I think this push may be traced to two sources. The first is a private anguish that, as one of his fictional protagonists puts it, “the whole world is being washed away and that I am being washed away with it.” This feeling, endemic in his work, is inextricable from a phobia, or nausea, he shares with W. G. Sebald, namely a sense of history as a vertiginous, terrifying, expanding darkness before which human schemes of enlightenment are helpless. His voyages into the depths of civilizations around the world only nourish this fearful vision. The same applies to his voyages into his own depths. He has written,

Increasingly I understand that my Indian memories, the memories of that India which lived on into my childhood in Trinidad, are like trapdoors into a bottomless past.

The second impetus comes from the logic of his elective statelessness. Having neither a domestic territory nor a viable alternative (as Conrad had, with his ships), Naipaul is forced to travel. He is self-displaced, in effect, into a rare and valuable dimension of inquiry that, it turns out, prefigures the post-national realities of the 21st century. Chief among these are the transformations brought about by new technologies of communication and new ideas of doing business. People from different places live in a new situation of proximity with each other. Consequently, a nation-state is less than ever an impermeable container of a person’s culture and identity; is less than ever an adequate delimitation of his ethical or political or economic concerns; is less than ever, it follows, a sufficient artistic canvas.
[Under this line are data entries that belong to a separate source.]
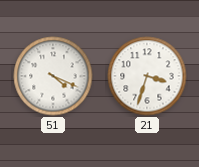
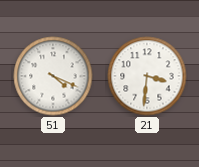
21: 3:33 -> 3:31
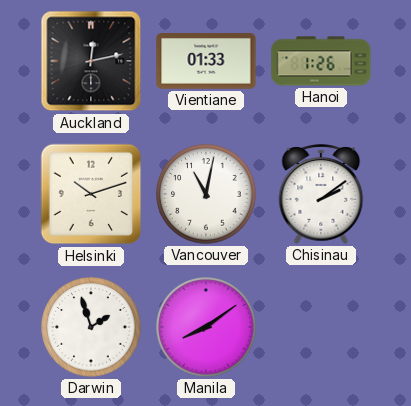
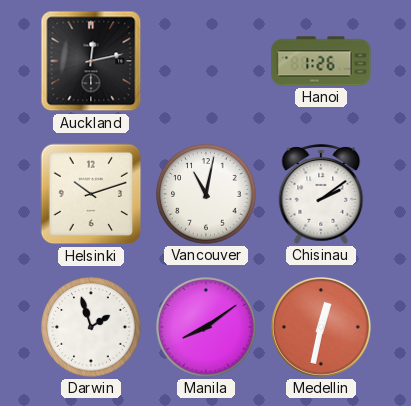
Vientiane: 01:33 -> none
Medellin: none -> 12:32
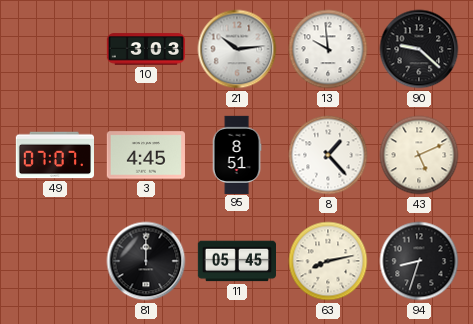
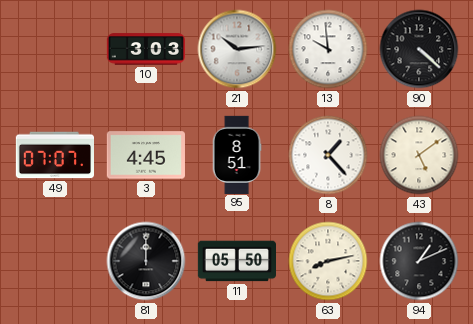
90: 9:22 -> 4:22
43: 5:11 -> 5:09
11: 05:45 -> 05:50
94: 8:33 -> 1:11
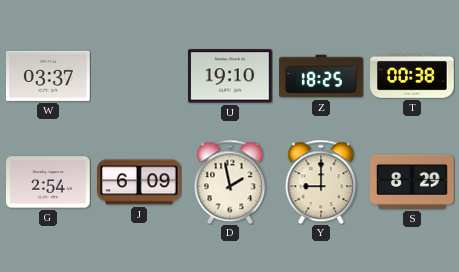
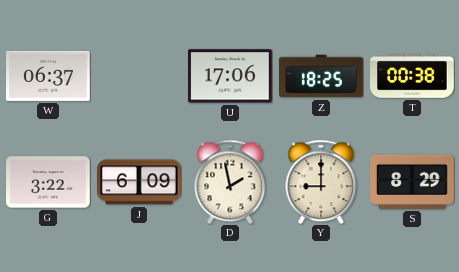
W: 03:37 -> 06:37
U: 19:10 -> 17:06
G: 2:54 -> 3:22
In this way, Naipaul has made his own luck. The Trinidadian upbringing he considered to be an artistic short straw is turned by him into a long straw. We cannot trust V. S. Naipaul, or indeed anyone, to get the world right. But he has emancipated himself from the facility enjoyed by the writer securely accommodated by a national viewpoint, and we can trust him to be free from the price payable for such facility.